Et à part ça j'aime beaucoup ton choix musical, j'aurais pu faire le même. Comment l'as-tu importé sur ton blog?
Belle soirée
PP
@PP: Merci... Je vais y penser, dites, un cheval n'a pas de chaîne?
Pour la musique, je suis content qu'elle soit douce à l'oreille. Je vous envoie copie du mail de Clo qui m'a permis de le faire:
bonjour :)... je vais essayer d être claire... se connecter sur deezer..aller sur son profil... au prealable avoir prévu de faire une playlist pour le blog..cliquer sur la playlist concernée...en haut a gauche vont apparaitre toute vos playlists....cliquer de nouveau sur celle de votre choix afin de l' éditer...ensuite au dessus de votre liste entre "noter cette playlist" et "commentaire""..un petit onglet.."partager" c est là...vous verrez apparaitre votre lecteur...configurez le a votre gout...ensuite copier le code en bas a gauche... retourner sur votre blog et allez dans la rubrique "personnaliser"...ensuite rubrique :"htlm java script"... vous collez le code au préalable copié et ça devrait fonctionner...j espére...:)
SVP, ne me demandez pas comment, moi j'ai réussi!!! Bon courage.
Ca me rappelle ce type qui regardait, hébété, son mât couché en travers du pont, tenant dans la main un bout de goupille à 20 cents, celle qui empêche l'axe de l'étai de sortir de sa cadène.
Un peu soucieux aussi parce qu'il calculait en même temps qu'il lui restait 12 jours de traversée.
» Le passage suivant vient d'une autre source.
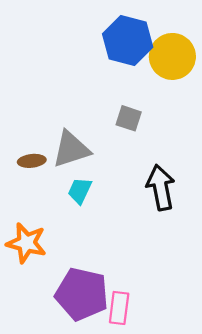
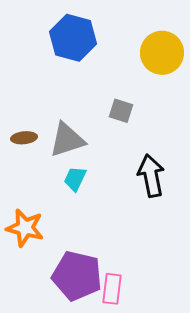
blue hexagon: (128, 40) -> (73, 38), moved
brown ellipse: (32, 161) -> (24, 138), moved

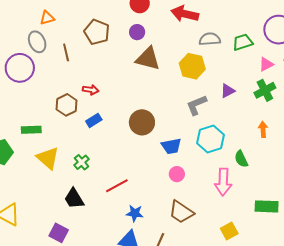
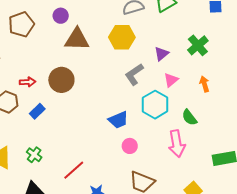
brown pentagon: (97, 32) -> (21, 24), turned -30
pink triangle: (266, 64) -> (171, 80), moved
brown circle: (142, 122) -> (61, 80), moved

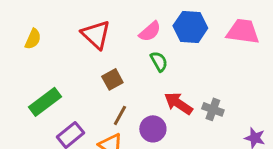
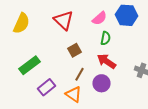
yellow semicircle: (33, 39) -> (22, 23), size x1.5
green semicircle: (159, 61) -> (106, 38), turned 40
red arrow: (178, 103) -> (106, 61), moved

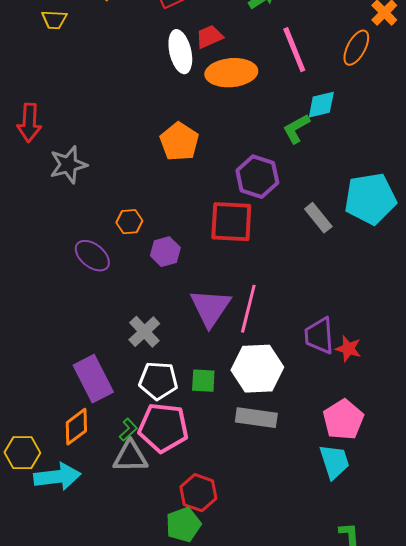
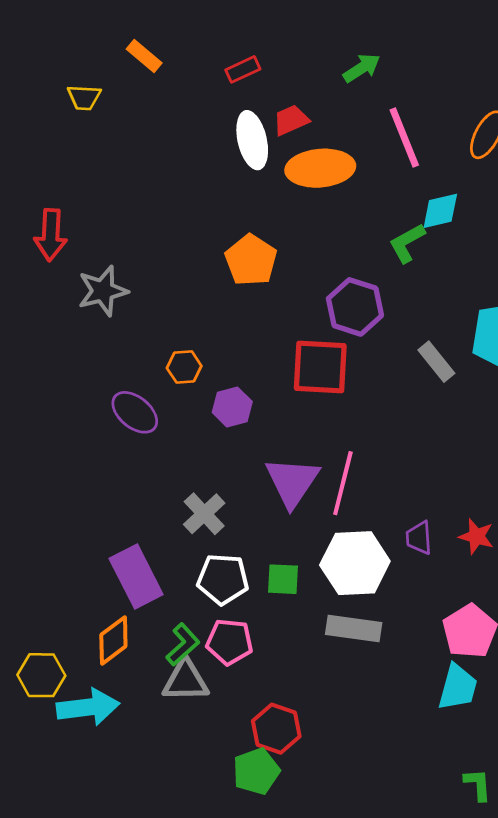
purple trapezoid: (319, 336) -> (419, 538), moved, size x0.7
pink pentagon: (163, 428) -> (230, 642), size x0.7
green L-shape: (128, 430) -> (183, 645), size x1.4
cyan trapezoid: (334, 462) -> (458, 687), turned 33

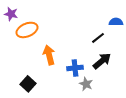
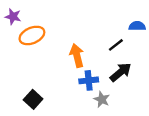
orange arrow: (49, 55) -> (77, 56), moved

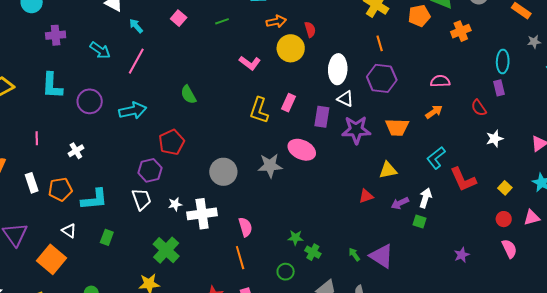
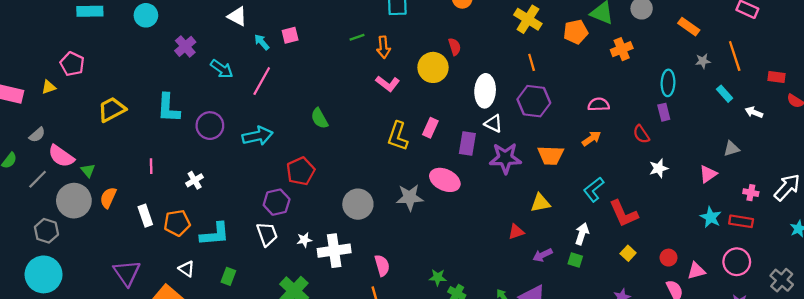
pink square: (179, 18) -> (290, 35), moved, turned 35
orange arrow: (276, 21) -> (383, 47), moved, turned 96
purple cross: (56, 35) -> (185, 46), moved, turned -36
yellow square: (505, 188) -> (628, 253), moved
purple arrow: (400, 203) -> (543, 255), moved
pink triangle: (532, 218) -> (696, 271), moved

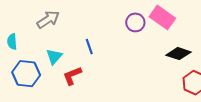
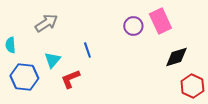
pink rectangle: (162, 17) -> (160, 21), turned 30
black diamond: (178, 54) -> (176, 57), turned -35

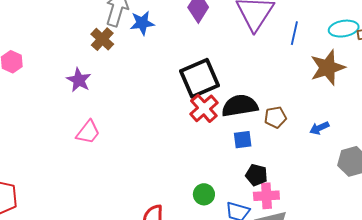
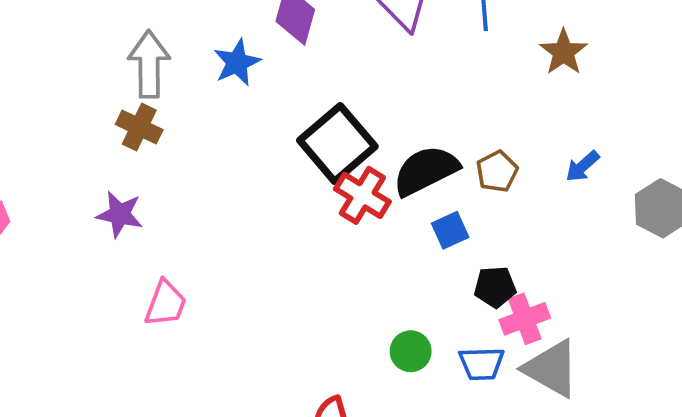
blue star: (142, 23) -> (237, 63), moved
brown star: (328, 68) -> (564, 52), size x0.7

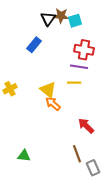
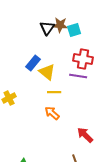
blue rectangle: (34, 45) -> (33, 63), moved
yellow line: (74, 83) -> (54, 92), moved
yellow triangle: (48, 90) -> (47, 72), moved

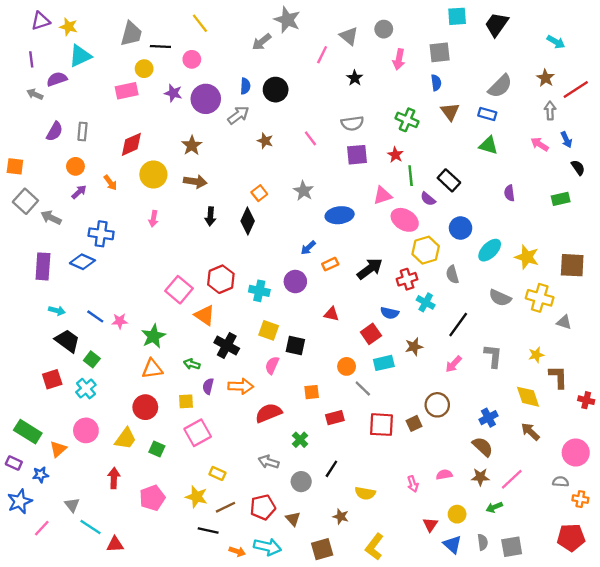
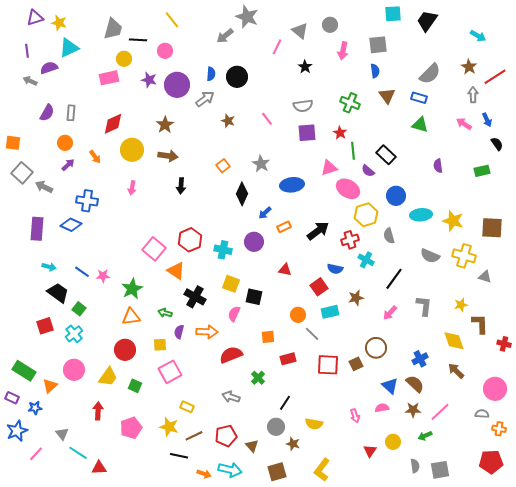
black diamond: (248, 221) -> (242, 194), moved
cyan ellipse: (490, 250) -> (421, 215), turned 40
gray circle: (301, 482) -> (276, 427), moved
blue triangle: (452, 544) -> (390, 386), moved

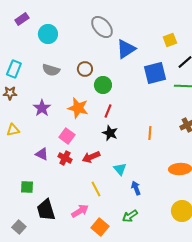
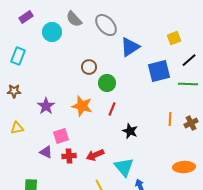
cyan rectangle: (14, 69) -> (18, 56), moved
gray semicircle: (51, 70) -> (74, 19), moved, turned 30
black star: (110, 133) -> (130, 131), moved
orange line: (150, 133) -> (170, 119), moved
pink square: (67, 136) -> (61, 136), moved, turned 35
red cross: (65, 158) -> (69, 156), turned -32
cyan triangle: (120, 169) -> (124, 167), size x1.5

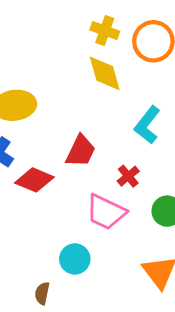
Avant l'incident. Et que même à raison de 7963 coups de palmes par jour derrière son bateau, il n'était pas sûr de toucher terre avant de devenir fou.
Pour une goupille, nom de dieu !! Puis il réalisa qu'il avait le cap sur Grenade.
Il arriva, explosé de rire, 28 jours plus tard, vendit son bateau, et s'acheta un vélo.
Slev
@ Slev Joli! Tu le connais bien ce marin là?
Vous ferait pas un peu des misères vot' vélo en ce moment Chriscot ? c'est ty pas lui qui, il y a peu, avait pété deux câbles ?
S'rait p'tête temps de s'en occuper un peu, de le bichonner je veux dire... si vous voulez éviter d'autres représailles
Je suis désolée mais vos "misères" me font rire... enfin c'est surtout votre façon de nous les raconter ;-))
Merci
Coquelicot
@Coq... Tant mieux! Si on ne rit pas de la misère des autres, de quoi va-ton rire?
@Coq: En plus, vous avez raison, ce vélo là m'en veut... Peut-être parce que je m'assois dessus et qu'il le sait? Je vais lui proposer de consulter!